In all cases, quantitative metrics (precision, recall, risk models), case studies, and user studies are deployed to validate improved threat identification, especially for complex scenarios (e.g., collusion in cryptocurrency protocols, multi-layer cloud attacks, AI supply-chain risks).
6. Analytical and Mathematical Foundations
Asset-centric threat modeling’s analytical rigor is grounded in several mathematical formalisms:
- Design Structure Matrix (DSM): Used to encode asset–asset privilege in an binary matrix, enabling reachability, cycle, and pattern analysis (Musavi et al., 2018).
- Set-theoretic and Graph-theoretic Models: Assets, their interfaces, and dependencies are typically formalized as sets, trees, or graphs. Attack paths are encoded as sequences or DAGs, facilitating enumeration and hitting-set optimizations (e.g., removing minimal sets of weaknesses in ICAR) (Valence, 2023).
- Categorical Structures: ICAR exploits category theory to represent and query the relationships among assets, vulnerabilities, attack techniques, and tactics, yielding principled, compositional queries (e.g., all attack-paths from ATT to a given Asset, minimal blocking sets of weaknesses) (Valence, 2023).

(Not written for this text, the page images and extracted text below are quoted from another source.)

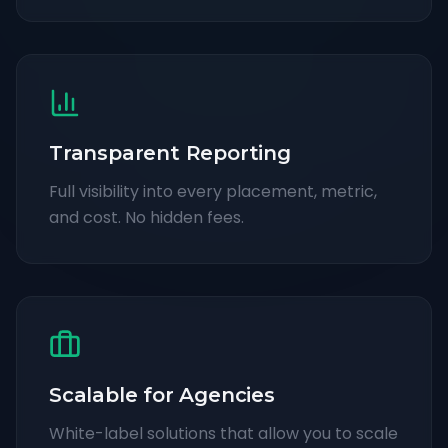
Transparent Reporting
Full visibility into every placement, metric,
and cost. No hidden fees.
Scalable for Agencies
White-label solutions that allow you to scale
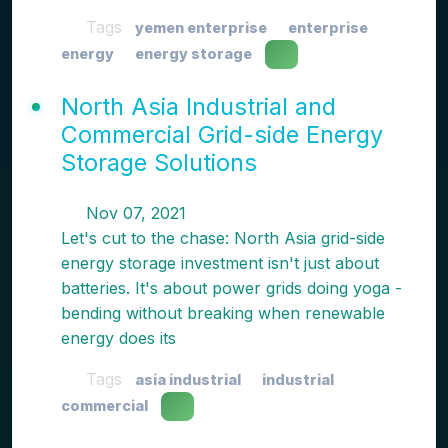
Tags
yemen enterprise
enterprise
energy
energy storage
North Asia Industrial and
Commercial Grid-side Energy
Storage Solutions
Nov 07, 2021
Let's cut to the chase: North Asia grid-side
energy storage investment isn't just about
batteries. It's about power grids doing yoga -
bending without breaking when renewable
energy does its
Tags
asia industrial
industrial
commercial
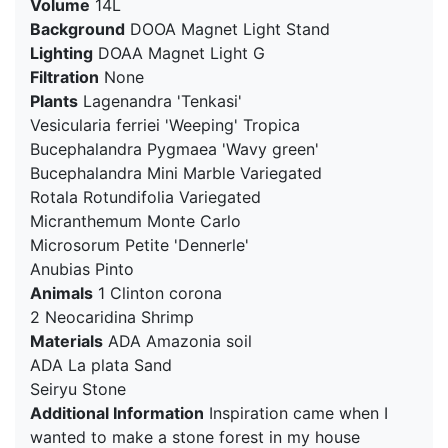
Volume
14L
Background
DOOA Magnet Light Stand
Lighting
DOAA Magnet Light G
Filtration
None
Plants
Lagenandra 'Tenkasi'
Vesicularia ferriei 'Weeping' Tropica
Bucephalandra Pygmaea 'Wavy green'
Bucephalandra Mini Marble Variegated
Rotala Rotundifolia Variegated
Micranthemum Monte Carlo
Microsorum Petite 'Dennerle'
Anubias Pinto
Animals
1 Clinton corona
2 Neocaridina Shrimp
Materials
ADA Amazonia soil
ADA La plata Sand
Seiryu Stone
Additional Information
Inspiration came when I
wanted to make a stone forest in my house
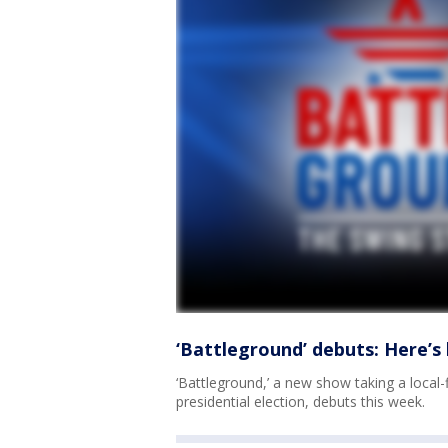
‘Battleground’ debuts: Here’
‘Battleground,’ a new show taking a local-f
presidential election, debuts this week.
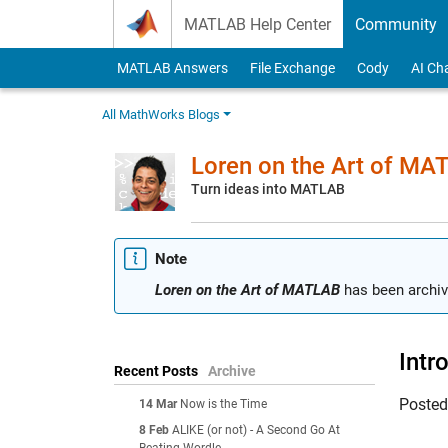
Skip to content
MATLAB Help Center
Community
MATLAB Answers
File Exchange
Cody
AI Ch
All MathWorks Blogs
Loren on the Art of MA
Turn ideas into MATLAB
Note
Loren on the Art of MATLAB
has been archiv
Intr
Recent Posts
Archive
Poste
14 Mar
Now is the Time
8 Feb
ALIKE (or not) - A Second Go At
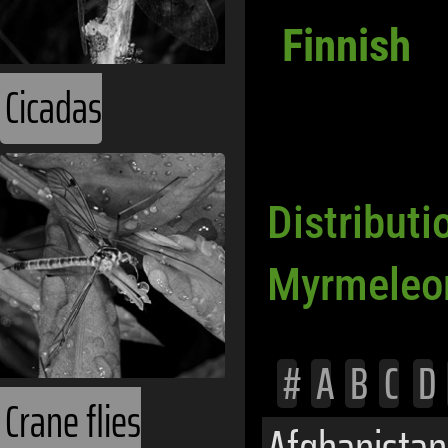
Finnish
Cicadas
Distributi
Myrmeleo
#
A
B
C
D
Crane flies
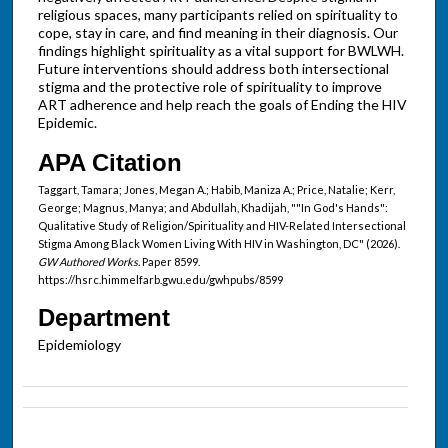
religious spaces, many participants relied on spirituality to
cope, stay in care, and find meaning in their diagnosis. Our
findings highlight spirituality as a vital support for BWLWH.
Future interventions should address both intersectional
stigma and the protective role of spirituality to improve
ART adherence and help reach the goals of Ending the HIV
Epidemic.
APA Citation
Taggart, Tamara; Jones, Megan A.; Habib, Maniza A.; Price, Natalie; Kerr,
George; Magnus, Manya; and Abdullah, Khadijah, ""In God's Hands":
Qualitative Study of Religion/Spirituality and HIV-Related Intersectional
Stigma Among Black Women Living With HIV in Washington, DC" (2026).
GW Authored Works.
Paper 8599.
https://hsrc.himmelfarb.gwu.edu/gwhpubs/8599
Department
Epidemiology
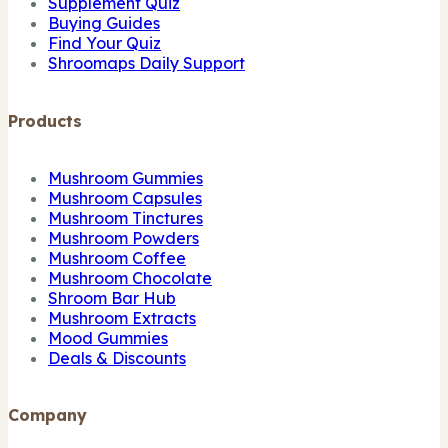
Supplement Quiz
Buying Guides
Find Your Quiz
Shroomaps Daily Support
Products
Mushroom Gummies
Mushroom Capsules
Mushroom Tinctures
Mushroom Powders
Mushroom Coffee
Mushroom Chocolate
Shroom Bar Hub
Mushroom Extracts
Mood Gummies
Deals & Discounts
Company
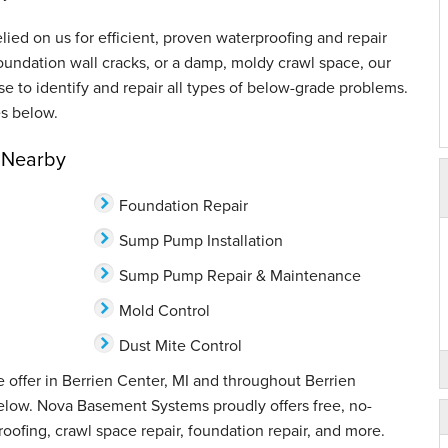
ed on us for efficient, proven waterproofing and repair
oundation wall cracks, or a damp, moldy crawl space, our
ise to identify and repair all types of below-grade problems.
s below.
& Nearby
Foundation Repair
Sump Pump Installation
Sump Pump Repair & Maintenance
Mold Control
Dust Mite Control
 offer in Berrien Center, MI and throughout Berrien
below. Nova Basement Systems proudly offers free, no-
oofing, crawl space repair, foundation repair, and more.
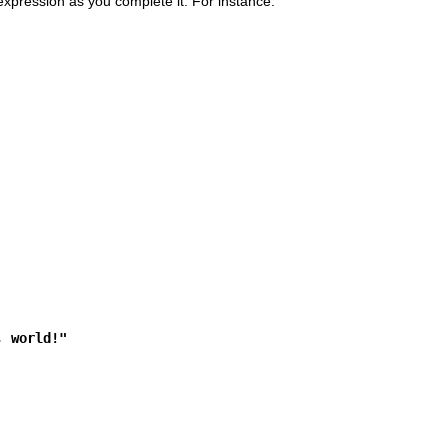
 expression as you complete it. For instance:
, world!"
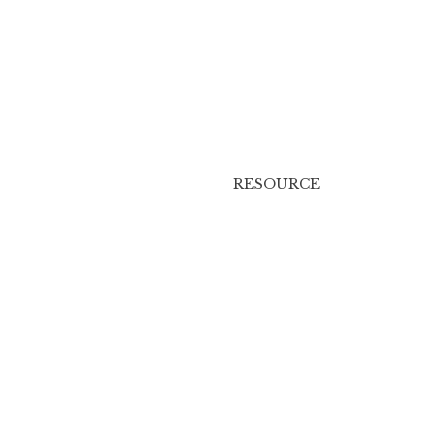
RESOURCE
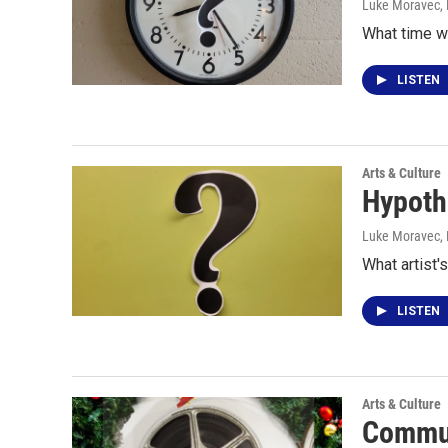
Luke Moravec
,
What time w
LISTEN
Arts & Culture
Hypoth
Luke Moravec
,
What artist'
LISTEN
Arts & Culture
Commun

- Probabilistic Risk Models: Hybrid and numerical models (e.g., log-normal/Poisson compounding, frequency-informed threat prioritization) enable asset-centric approaches to compute expected loss, exceedance probabilities, and risk-based prioritization (Hasan et al., 21 Dec 2025, Assen et al., 2024).

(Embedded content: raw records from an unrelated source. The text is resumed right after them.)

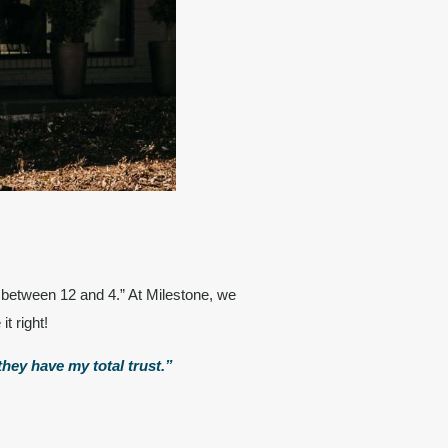
 between 12 and 4.” At Milestone, we
it right!
hey have my total trust.”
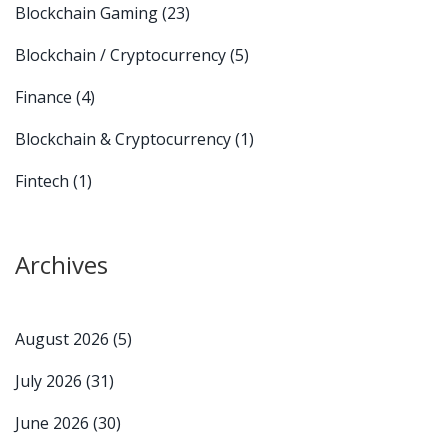
Blockchain Gaming
(23)
Blockchain / Cryptocurrency
(5)
Finance
(4)
Blockchain & Cryptocurrency
(1)
Fintech
(1)
Archives
August 2026
(5)
July 2026
(31)
June 2026
(30)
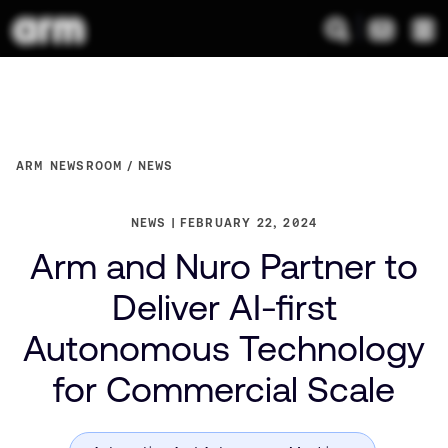
ARM NEWSROOM
NEWS
NEWS
FEBRUARY 22, 2024
Arm and Nuro Partner to
Deliver AI-first
Autonomous Technology
for Commercial Scale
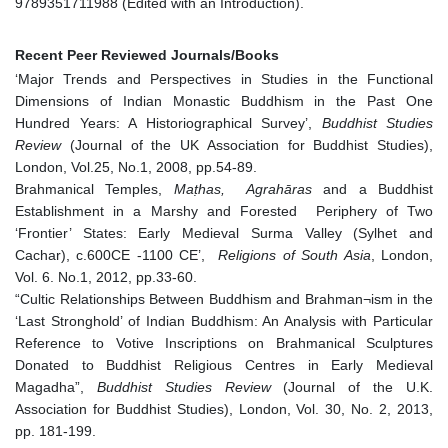
9789351711988 (Edited with an Introduction).
Recent Peer Reviewed Journals/Books
‘Major Trends and Perspectives in Studies in the Functional
Dimensions of Indian Monastic Buddhism in the Past One
Hundred Years: A Historiographical Survey’,
Buddhist Studies
Review
(Journal of the UK Association for Buddhist Studies),
London, Vol.25, No.1, 2008, pp.54-89.
Brahmanical Temples,
Maṭhas, Agrahāras
and a Buddhist
Establishment in a Marshy and Forested Periphery of Two
‘Frontier’ States: Early Medieval Surma Valley (Sylhet and
Cachar), c.600CE -1100 CE’,
Religions of South Asia
, London,
Vol. 6. No.1, 2012, pp.33-60.
“Cultic Relationships Between Buddhism and Brahman¬ism in the
‘Last Stronghold’ of Indian Buddhism: An Analysis with Particular
Reference to Votive Inscriptions on Brahmanical Sculptures
Donated to Buddhist Religious Centres in Early Medieval
Magadha”,
Buddhist Studies Review
(Journal of the U.K.
Association for Buddhist Studies), London, Vol. 30, No. 2, 2013,
pp. 181-199.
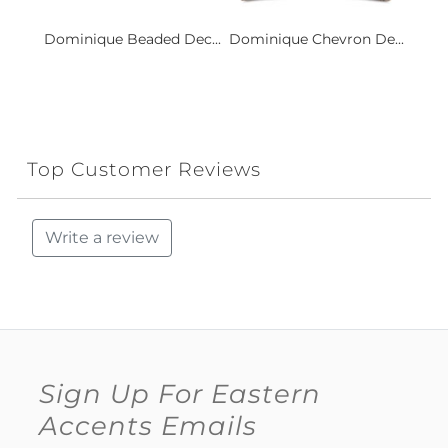
Dominique Beaded Dec...
Dominique Chevron De...
Top Customer Reviews
Write a review
Sign Up For Eastern
Accents Emails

This mathematical grounding supplies completeness, minimality, automation potential, and formal guarantees of coverage—characteristics superior to non-asset-centric approaches.
7. Comparative Evaluation and Impact
Empirical studies consistently demonstrate the competitive advantages of asset-centric threat modeling:
- Coverage and Recall: In user studies, asset-centric methodologies like ABC yield higher detection rates for financially or system-critical threats and expose collusion scenarios that attacker- or top-down taxonomies routinely miss (e.g., 71% ABC vs. 13% STRIDE in financial threat recall (Almashaqbeh et al., 2019)).

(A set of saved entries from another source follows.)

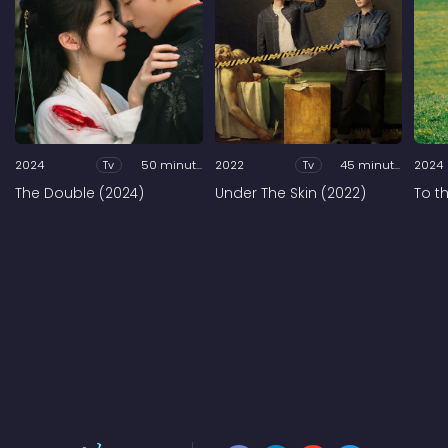
2024
Tv
50 minutes
2022
Tv
45 minutes
2024
The Double (2024)
Under The Skin (2022)
To t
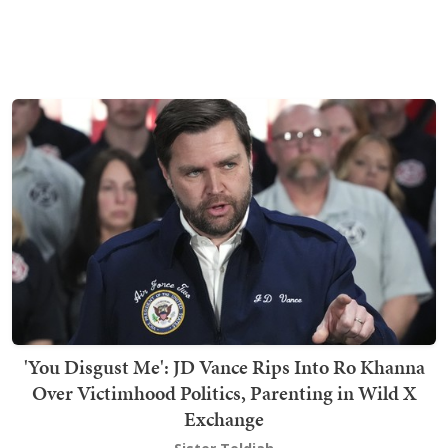
'You Disgust Me': JD Vance Rips Into Ro Khanna
Over Victimhood Politics, Parenting in Wild X
Exchange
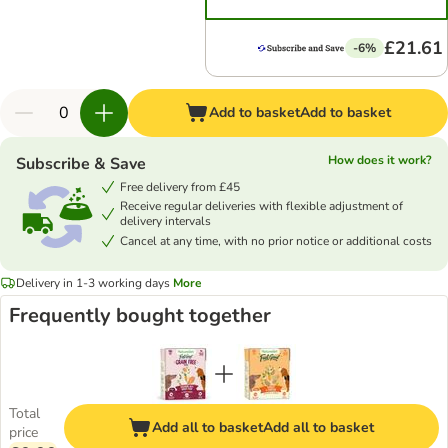
£21.61
-6%
Add to basket
Add to basket
How does it work?
Subscribe & Save
Free delivery from £45
Receive regular deliveries with flexible adjustment of
delivery intervals
Cancel at any time, with no prior notice or additional costs
Delivery in 1-3 working days
More
Frequently bought together
Total
Add all to basket
Add all to basket
price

- Workflow Integration and Usability: As shown by field studies (AsIf, ThreatFinderAI), asset-centric models enhance expert traceability of threat surfaces, reduce manual enumeration workloads by up to 90% in hardware contexts, and support audit-friendly, iterative risk engineering (Rosenstatter et al., 2024, Assen et al., 2024, Hasan et al., 6 Jan 2026, Nath et al., 7 Feb 2025).
- Compositional Flexibility: Categorical, graph-based, and layered models (ICAR, Lamellae, AsIf interface trees) preserve modularity, inheritance, and scalability, enabling adaptation across system scales (from SoC modules to global cloud assets) (Valence, 2023, Musavi et al., 2018, Rosenstatter et al., 2024).
- Regulatory and Safety Alignment: Human-centric and function-driven asset models (AgentHeLLM, TARA-compliant frameworks) underpin traceable, regulatory-compliant threat assessments, notably in automotive and AI-integrated environments (Stappen et al., 5 Feb 2026, Ebrahimi et al., 2022).
- Limitations and Future Directions: Asset-centric approaches require accurate, up-to-date asset and interface inventories, may rely on naming conventions or semantic annotations (in hardware), and benefit from expert-in-the-loop filtering to minimize false positives/negatives, especially for novel or cross-domain threats. Advancements integrate LLM-driven automation, embedding-based semantic validation, and compositional logic to address these challenges (Hasan et al., 6 Jan 2026, Nath et al., 7 Feb 2025, Assen et al., 2024).
Asset-centric threat modeling thereby provides a reproducible, mathematically rigorous, and operationally aligned methodology that enables security practitioners and researchers to systematically identify, quantify, and mitigate risks within complex, interconnected, and dynamic system landscapes. Its sustained evolution across domains reflects both the increasing complexity of adversarial behaviors and the growing need for automated, scalable, and context-aware security analysis.